What a great way to start the day!
I am going to read the conversation, because of the gratitude I owe to the researcher:
I’ve been raising my TLB, but now I know how.
Yesterday’s article where I point out that unless you know what exactly worked after you accomplished something, you cannot repeat it, or sustain it, is probably a watershed moment for me.
I have been teaching, for about 20 years, that unless you acknowledge the source of your results, you can’t really repeat your results…
Why? Because you do so many things… and if you don’t know what of those things worked you won’t repeat the result.
It’s not that you are stupid (although you may be), it is more that you are stingy.
Why stingy? Sparing your energy, sparing your efforts.
Here it is in simple terms: what gets you to where you are, where you start, is some action, and your how. Combined.
Then some new idea comes from the outside and alters your actions, including the how.
You attain results, often dramatic results.
But what you would need to acknowledge is that idea and often a person who carries it, as the source of the different results.
But you want to feel smart, and you don’t. You don’t want to acknowledge anyone, because of the dreaded “relative devaluation” You don’t even want to be compared to a billionaire… As if it made you automatically be worth less… and maybe it does. Money-wise for sure. lol.
But you want to live in your tiny bubble of delusion that you are as good as anyone else.
Every time Tai says: I am not as smart as Bill Gates, but almost… or something like that, he signals that he is a low TLB.
There is that devaluation monster…
Here is what I think would be healthy: becoming the best version of yourself, comparing yourself to your own potential… to your realistic potential.
First: come from your strength and build on that. Build a life on your strength.
The Relative Devaluation always compares apples to oranges. Their strength to your weakness…
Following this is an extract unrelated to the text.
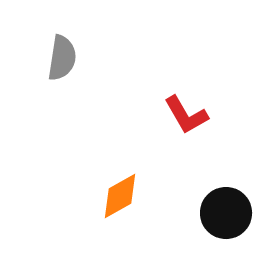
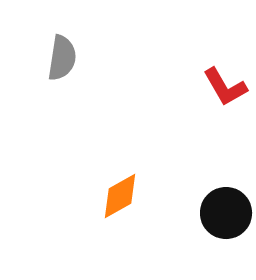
red L-shape: moved 39 px right, 28 px up
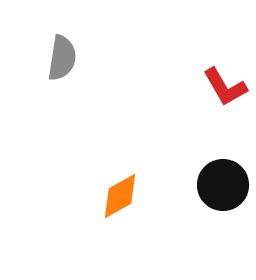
black circle: moved 3 px left, 28 px up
And this is where stupid wins… when you can’t see that.
But if you could see that receiving a gift from somebody’s strength does not devalue you… and acknowledging it neither.
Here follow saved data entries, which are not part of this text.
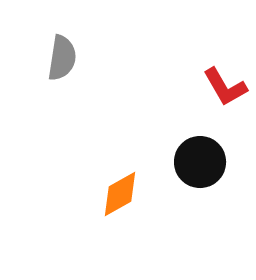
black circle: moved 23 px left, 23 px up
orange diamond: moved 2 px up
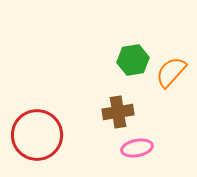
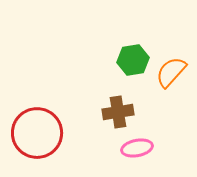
red circle: moved 2 px up
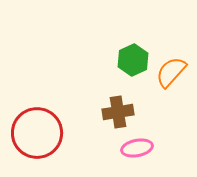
green hexagon: rotated 16 degrees counterclockwise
It actually allows you to lean on their strength while you build your life on YOUR strength.
In the What Gives You Juice? conversations the main job I have is to find your hidden strength that has enough energy in it to take you to your best.
In that conversation I need to allow you to say what you think, and only “listen” to the underlying feelings, the amount of energy that is hidden in it.
Yesterday I read that
…some seeds are so tough that you need to burn the forest before they are willing and able to germinate.
Some of your strengths are like that. And often I need to burn your forest to get them to germinate.
- But if you treat what you get from me as my opinion, it will not work for you.
- If you treat what you get from me as irrelevant, and only what comes from your mind is relevant… you’ll remain the same.
To the degree that you can laugh, laugh at yourself, laugh at others, laugh from joy, laugh from funny… your TLB can be high and can start you to climb the Tree of Life.
Remaining at TLB 1? No climbing.
PS: Acknowledging the source of your result is, in common parlance, called : appreciation and gratitude. But how people use that, non-specific, non-precise, vague, foggy, too general… isn’t going to cut it.
When people tell me how great I am, I know they just bought the ticket to ignore everything I say.
Had they said: the thing you said about X made me follow it, and this is what happened… they would be able to know that X was valuable. Not me! X. And that is the point.
Acknowledging what you get, not the person.